Requirements:
Rewrite the lines of the material as a numbered list, from its first line through the line containing "Iran | Region of origin: bold -> normal", and leave out any blank lines.

Stored items
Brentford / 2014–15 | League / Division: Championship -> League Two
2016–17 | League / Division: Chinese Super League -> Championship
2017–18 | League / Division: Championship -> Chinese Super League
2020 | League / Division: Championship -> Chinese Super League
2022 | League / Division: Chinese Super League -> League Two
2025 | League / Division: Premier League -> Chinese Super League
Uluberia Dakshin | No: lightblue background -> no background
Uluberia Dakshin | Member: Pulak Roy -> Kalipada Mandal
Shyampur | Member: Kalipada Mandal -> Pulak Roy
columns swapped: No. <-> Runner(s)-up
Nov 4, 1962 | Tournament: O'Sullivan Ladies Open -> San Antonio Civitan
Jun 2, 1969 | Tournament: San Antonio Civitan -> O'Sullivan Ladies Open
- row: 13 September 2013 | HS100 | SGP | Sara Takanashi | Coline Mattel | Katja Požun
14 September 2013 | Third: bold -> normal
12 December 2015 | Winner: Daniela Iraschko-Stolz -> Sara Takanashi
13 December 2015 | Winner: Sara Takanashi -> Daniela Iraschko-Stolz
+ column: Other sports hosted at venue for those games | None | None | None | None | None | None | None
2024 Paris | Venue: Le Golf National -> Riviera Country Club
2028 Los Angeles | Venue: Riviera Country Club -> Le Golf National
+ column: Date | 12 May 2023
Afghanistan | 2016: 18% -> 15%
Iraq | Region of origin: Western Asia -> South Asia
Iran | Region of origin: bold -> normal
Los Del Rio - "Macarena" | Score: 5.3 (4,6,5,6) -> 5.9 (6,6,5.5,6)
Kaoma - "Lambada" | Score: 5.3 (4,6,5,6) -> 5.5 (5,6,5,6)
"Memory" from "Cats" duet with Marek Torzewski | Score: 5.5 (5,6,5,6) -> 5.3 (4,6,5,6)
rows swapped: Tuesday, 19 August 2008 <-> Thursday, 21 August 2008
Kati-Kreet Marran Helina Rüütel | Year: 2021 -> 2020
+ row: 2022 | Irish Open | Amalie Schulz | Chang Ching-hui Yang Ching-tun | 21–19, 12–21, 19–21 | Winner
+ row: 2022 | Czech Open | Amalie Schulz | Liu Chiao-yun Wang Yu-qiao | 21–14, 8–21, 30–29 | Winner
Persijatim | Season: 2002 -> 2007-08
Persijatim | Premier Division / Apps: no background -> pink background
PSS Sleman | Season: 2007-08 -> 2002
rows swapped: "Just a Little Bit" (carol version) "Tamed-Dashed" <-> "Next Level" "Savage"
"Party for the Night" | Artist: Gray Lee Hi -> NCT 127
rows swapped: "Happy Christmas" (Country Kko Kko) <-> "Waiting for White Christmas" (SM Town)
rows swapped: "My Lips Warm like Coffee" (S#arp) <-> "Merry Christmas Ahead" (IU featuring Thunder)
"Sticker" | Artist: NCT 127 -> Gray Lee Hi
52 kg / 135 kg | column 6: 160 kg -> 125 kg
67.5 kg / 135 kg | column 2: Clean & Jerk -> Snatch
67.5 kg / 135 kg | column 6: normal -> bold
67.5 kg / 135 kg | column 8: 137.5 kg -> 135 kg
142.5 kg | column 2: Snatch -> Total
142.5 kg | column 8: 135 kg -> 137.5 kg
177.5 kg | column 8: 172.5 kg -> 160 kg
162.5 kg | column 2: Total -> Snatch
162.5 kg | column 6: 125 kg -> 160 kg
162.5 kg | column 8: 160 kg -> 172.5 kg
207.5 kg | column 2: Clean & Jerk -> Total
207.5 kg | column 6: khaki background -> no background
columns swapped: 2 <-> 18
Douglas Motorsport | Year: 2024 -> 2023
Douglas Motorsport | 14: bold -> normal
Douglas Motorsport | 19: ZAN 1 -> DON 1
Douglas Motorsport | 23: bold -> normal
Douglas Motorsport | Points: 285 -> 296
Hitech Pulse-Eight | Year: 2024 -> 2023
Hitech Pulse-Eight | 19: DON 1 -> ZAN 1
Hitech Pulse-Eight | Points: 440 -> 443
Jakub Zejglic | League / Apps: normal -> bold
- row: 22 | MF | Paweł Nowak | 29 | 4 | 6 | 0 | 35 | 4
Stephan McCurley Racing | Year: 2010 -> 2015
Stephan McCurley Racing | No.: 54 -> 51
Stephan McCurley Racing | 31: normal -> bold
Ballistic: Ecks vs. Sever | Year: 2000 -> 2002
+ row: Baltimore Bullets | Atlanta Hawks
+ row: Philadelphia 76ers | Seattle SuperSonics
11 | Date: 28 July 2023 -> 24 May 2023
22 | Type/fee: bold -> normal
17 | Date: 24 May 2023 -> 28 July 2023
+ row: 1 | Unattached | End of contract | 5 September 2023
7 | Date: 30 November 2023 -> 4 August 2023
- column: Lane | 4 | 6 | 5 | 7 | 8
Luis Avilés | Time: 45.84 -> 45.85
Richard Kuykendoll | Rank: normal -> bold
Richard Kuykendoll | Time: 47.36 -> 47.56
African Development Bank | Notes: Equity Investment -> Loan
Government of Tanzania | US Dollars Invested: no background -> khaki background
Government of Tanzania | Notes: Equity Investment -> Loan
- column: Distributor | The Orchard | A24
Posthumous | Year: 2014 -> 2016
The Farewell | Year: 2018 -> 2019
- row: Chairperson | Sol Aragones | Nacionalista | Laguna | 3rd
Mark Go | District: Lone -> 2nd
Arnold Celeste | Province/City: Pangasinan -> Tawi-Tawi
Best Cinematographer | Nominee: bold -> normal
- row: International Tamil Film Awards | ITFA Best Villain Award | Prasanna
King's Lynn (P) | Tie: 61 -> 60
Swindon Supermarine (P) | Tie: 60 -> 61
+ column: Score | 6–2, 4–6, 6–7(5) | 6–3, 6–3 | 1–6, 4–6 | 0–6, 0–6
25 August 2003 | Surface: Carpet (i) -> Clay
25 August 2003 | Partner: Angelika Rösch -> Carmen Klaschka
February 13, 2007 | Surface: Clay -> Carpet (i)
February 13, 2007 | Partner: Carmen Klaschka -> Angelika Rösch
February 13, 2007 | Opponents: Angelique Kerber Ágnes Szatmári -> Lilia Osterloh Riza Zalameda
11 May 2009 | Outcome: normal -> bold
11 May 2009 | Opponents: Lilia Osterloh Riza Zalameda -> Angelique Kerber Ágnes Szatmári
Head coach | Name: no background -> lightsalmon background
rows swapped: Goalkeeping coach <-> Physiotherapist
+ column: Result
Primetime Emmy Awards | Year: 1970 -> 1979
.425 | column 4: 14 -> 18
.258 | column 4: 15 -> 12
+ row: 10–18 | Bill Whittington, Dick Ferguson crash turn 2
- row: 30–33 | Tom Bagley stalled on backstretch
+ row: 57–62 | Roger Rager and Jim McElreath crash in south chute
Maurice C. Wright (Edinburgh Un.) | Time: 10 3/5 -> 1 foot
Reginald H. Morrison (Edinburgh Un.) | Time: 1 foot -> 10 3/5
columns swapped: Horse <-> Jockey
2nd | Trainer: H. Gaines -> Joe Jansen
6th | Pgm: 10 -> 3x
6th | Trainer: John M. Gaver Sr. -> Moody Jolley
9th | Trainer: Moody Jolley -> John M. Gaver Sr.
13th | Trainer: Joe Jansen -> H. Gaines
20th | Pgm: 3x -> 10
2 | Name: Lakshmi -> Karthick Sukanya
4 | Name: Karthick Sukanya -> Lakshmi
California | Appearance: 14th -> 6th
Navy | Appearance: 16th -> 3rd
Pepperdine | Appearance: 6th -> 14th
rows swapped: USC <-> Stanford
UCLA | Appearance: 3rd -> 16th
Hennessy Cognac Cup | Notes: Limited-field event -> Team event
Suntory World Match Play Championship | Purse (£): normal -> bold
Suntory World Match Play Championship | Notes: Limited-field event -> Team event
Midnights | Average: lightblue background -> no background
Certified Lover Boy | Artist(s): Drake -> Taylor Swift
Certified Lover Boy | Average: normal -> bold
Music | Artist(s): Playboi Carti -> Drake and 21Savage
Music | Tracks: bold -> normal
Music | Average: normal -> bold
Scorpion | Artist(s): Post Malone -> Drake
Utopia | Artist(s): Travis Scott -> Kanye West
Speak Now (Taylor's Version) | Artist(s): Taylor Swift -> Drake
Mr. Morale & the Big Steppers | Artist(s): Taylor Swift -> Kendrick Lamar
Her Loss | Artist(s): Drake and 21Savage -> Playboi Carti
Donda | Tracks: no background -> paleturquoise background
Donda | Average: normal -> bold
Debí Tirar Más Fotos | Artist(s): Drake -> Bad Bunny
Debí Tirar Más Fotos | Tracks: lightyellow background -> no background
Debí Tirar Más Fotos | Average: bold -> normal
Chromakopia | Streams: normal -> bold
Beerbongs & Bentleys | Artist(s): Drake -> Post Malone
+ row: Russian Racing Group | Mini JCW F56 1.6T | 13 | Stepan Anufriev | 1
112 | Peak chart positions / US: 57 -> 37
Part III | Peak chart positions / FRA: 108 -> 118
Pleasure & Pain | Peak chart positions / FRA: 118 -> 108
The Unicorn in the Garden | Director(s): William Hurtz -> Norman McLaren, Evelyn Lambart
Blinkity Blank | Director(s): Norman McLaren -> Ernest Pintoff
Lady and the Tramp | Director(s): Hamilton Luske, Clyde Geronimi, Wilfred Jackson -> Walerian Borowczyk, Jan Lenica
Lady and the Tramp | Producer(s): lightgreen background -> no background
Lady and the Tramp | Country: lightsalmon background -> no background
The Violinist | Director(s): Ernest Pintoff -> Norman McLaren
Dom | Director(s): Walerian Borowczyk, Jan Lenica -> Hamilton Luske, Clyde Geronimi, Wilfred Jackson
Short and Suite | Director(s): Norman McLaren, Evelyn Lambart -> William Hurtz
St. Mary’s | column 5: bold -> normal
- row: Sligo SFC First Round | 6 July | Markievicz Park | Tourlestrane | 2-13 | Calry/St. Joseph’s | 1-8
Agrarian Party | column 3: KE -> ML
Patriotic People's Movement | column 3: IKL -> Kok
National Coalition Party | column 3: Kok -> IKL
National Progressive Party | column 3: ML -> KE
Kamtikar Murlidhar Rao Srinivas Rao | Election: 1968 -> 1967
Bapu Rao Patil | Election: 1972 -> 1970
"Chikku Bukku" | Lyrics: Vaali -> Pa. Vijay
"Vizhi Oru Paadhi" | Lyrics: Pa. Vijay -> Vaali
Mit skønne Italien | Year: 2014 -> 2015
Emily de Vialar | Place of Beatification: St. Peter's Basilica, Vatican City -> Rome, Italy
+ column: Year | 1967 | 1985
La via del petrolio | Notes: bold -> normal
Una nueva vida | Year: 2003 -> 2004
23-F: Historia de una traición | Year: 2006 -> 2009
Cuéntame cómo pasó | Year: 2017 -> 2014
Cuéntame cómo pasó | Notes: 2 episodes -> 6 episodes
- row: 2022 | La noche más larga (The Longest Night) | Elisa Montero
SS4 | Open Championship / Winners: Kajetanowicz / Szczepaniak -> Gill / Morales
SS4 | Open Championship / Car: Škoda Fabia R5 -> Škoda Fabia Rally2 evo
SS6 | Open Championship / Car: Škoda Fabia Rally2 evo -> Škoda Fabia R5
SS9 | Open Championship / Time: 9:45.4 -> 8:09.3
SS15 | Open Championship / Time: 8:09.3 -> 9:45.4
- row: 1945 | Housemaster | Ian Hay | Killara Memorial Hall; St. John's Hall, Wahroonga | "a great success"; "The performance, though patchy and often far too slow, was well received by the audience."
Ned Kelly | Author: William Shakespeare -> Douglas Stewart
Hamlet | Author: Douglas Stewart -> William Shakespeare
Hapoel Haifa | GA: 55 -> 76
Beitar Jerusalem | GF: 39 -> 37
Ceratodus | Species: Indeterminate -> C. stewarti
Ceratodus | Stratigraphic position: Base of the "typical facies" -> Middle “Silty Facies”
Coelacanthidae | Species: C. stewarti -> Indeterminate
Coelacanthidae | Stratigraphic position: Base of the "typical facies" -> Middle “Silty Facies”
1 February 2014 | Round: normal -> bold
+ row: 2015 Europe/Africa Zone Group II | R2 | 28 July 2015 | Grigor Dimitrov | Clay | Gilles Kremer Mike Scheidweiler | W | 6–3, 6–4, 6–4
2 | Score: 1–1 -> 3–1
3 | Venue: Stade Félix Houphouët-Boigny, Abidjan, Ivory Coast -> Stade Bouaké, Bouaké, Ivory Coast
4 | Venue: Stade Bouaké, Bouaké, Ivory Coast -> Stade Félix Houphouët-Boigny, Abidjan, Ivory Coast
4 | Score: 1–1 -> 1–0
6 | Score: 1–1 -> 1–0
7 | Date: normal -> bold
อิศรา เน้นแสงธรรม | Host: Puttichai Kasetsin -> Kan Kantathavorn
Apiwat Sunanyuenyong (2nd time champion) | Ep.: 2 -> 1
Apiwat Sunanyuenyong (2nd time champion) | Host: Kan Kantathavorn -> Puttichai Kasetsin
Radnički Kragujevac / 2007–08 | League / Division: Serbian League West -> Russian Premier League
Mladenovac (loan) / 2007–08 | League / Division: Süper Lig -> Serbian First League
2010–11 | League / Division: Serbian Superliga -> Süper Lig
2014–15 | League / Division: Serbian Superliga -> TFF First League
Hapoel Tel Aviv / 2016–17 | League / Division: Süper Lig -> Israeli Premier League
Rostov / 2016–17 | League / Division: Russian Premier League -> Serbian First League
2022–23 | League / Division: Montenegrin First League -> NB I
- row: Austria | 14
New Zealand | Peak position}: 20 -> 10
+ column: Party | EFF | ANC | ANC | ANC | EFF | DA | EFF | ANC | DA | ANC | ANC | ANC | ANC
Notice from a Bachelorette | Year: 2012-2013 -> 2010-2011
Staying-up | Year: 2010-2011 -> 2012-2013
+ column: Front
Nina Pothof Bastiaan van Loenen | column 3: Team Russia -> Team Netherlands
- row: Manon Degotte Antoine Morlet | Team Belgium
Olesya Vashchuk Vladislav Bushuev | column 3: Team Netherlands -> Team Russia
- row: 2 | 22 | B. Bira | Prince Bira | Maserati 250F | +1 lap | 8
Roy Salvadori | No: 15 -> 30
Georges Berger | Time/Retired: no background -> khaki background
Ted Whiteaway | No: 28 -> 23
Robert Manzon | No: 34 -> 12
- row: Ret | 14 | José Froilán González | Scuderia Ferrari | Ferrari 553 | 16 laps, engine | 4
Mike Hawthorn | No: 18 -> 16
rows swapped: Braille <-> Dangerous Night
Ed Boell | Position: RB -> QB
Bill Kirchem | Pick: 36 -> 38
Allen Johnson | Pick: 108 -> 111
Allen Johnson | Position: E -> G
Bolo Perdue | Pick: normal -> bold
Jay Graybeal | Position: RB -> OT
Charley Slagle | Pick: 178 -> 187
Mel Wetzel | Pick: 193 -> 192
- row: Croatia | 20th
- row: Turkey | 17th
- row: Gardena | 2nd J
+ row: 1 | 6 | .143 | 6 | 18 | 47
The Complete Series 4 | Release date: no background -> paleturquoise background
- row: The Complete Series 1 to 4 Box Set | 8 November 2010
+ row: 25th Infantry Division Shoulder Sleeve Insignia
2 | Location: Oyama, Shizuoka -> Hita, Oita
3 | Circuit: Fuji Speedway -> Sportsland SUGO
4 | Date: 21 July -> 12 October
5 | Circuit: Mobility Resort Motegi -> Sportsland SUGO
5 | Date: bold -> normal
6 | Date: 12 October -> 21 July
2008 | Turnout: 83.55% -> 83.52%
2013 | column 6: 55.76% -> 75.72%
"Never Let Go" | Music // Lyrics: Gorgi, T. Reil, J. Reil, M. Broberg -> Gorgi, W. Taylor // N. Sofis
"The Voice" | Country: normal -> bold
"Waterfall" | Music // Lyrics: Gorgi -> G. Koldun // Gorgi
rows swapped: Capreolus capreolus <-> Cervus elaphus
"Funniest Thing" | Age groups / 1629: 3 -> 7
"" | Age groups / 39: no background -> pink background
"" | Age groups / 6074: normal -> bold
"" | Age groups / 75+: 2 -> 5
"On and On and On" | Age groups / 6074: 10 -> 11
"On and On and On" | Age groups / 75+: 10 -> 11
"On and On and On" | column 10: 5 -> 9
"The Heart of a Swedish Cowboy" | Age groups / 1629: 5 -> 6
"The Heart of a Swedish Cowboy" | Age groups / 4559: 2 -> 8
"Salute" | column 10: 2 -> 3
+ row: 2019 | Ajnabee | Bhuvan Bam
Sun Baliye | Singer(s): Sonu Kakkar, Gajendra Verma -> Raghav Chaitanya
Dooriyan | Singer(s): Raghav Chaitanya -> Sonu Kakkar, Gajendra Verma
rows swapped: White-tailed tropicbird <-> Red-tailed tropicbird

Complete response:
1. Brentford / 2014–15 | League / Division: Championship -> League Two
2. 2016–17 | League / Division: Chinese Super League -> Championship
3. 2017–18 | League / Division: Championship -> Chinese Super League
4. 2020 | League / Division: Championship -> Chinese Super League
5. 2022 | League / Division: Chinese Super League -> League Two
6. 2025 | League / Division: Premier League -> Chinese Super League
7. Uluberia Dakshin | No: lightblue background -> no background
8. Uluberia Dakshin | Member: Pulak Roy -> Kalipada Mandal
9. Shyampur | Member: Kalipada Mandal -> Pulak Roy
10. columns swapped: No. <-> Runner(s)-up
11. Nov 4, 1962 | Tournament: O'Sullivan Ladies Open -> San Antonio Civitan
12. Jun 2, 1969 | Tournament: San Antonio Civitan -> O'Sullivan Ladies Open
13. - row: 13 September 2013 | HS100 | SGP | Sara Takanashi | Coline Mattel | Katja Požun
14. 14 September 2013 | Third: bold -> normal
15. 12 December 2015 | Winner: Daniela Iraschko-Stolz -> Sara Takanashi
16. 13 December 2015 | Winner: Sara Takanashi -> Daniela Iraschko-Stolz
17. + column: Other sports hosted at venue for those games | None | None | None | None | None | None | None
18. 2024 Paris | Venue: Le Golf National -> Riviera Country Club
19. 2028 Los Angeles | Venue: Riviera Country Club -> Le Golf National
20. + column: Date | 12 May 2023
21. Afghanistan | 2016: 18% -> 15%
22. Iraq | Region of origin: Western Asia -> South Asia
23. Iran | Region of origin: bold -> normal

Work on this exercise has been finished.